The equinox upon us.
By CAROLINE CRONIN
The 22nd of September this year marks the Autumnal Equinox. The equinox is the time at which the astronomical season of autumn begins. An astronomical season is defined and measured by the alignment of the stars and planets, and not – as in a meteorological season – by the average temperatures of given months. Though we have been at our green ivy-covered college for almost a whole month, the beginning of the fall season is only now upon us (and that ivy will soon grow red). To be precise, the equinox names the time and day when the Sun shines directly on the Equator and the length of the day and the night are almost equal. According to timeanddate.com, “The September equinox marks the moment the Sun crosses the celestial equator – the imaginary line in the sky above the Earth’s equator – from north to south.” In Boston this Friday, the equinox occurs at 4:02 PM Eastern time.
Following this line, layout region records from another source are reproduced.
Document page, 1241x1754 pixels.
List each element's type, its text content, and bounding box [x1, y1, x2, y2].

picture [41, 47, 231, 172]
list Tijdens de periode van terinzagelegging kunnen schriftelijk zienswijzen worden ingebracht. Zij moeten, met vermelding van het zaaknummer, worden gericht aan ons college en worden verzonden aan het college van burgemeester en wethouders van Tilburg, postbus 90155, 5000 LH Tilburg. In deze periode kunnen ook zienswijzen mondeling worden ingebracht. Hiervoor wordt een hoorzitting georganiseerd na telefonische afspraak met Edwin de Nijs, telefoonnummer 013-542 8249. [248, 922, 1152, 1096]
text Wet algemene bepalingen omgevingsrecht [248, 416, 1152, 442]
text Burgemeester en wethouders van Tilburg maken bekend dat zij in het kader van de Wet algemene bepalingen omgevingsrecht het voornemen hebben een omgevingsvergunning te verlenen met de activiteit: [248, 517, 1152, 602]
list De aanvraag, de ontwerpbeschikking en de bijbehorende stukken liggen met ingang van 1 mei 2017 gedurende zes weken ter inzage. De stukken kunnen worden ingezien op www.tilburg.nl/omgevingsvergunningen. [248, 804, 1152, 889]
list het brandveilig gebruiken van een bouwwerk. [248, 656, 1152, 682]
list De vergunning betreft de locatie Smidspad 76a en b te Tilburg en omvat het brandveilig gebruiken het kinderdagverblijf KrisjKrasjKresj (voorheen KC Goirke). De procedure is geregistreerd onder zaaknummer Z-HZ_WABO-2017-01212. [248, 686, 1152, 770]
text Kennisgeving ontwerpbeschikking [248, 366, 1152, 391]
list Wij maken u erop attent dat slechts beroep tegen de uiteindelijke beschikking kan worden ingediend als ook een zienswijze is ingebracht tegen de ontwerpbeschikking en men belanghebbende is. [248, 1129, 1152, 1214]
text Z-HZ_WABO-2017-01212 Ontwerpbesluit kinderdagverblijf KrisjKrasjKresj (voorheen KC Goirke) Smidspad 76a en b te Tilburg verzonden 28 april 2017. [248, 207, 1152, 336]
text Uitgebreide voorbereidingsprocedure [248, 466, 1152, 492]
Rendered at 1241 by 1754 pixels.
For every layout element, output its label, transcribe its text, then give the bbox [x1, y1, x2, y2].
The weight that the passage of time carries and the realization that this Autumnal Equinox will be only my fourth though my last at Harvard College leads me to an intoxicatingly potent series of thoughts. One of these thoughts is the use of “autumn” as a verb and “autumnally” as an adverb. With gratitude to the Oxford English Dictionary, I muse over the definition that to autumn is to cause to mature or to age. I autumned here over the last few years and now wonder what is to become of our harvest.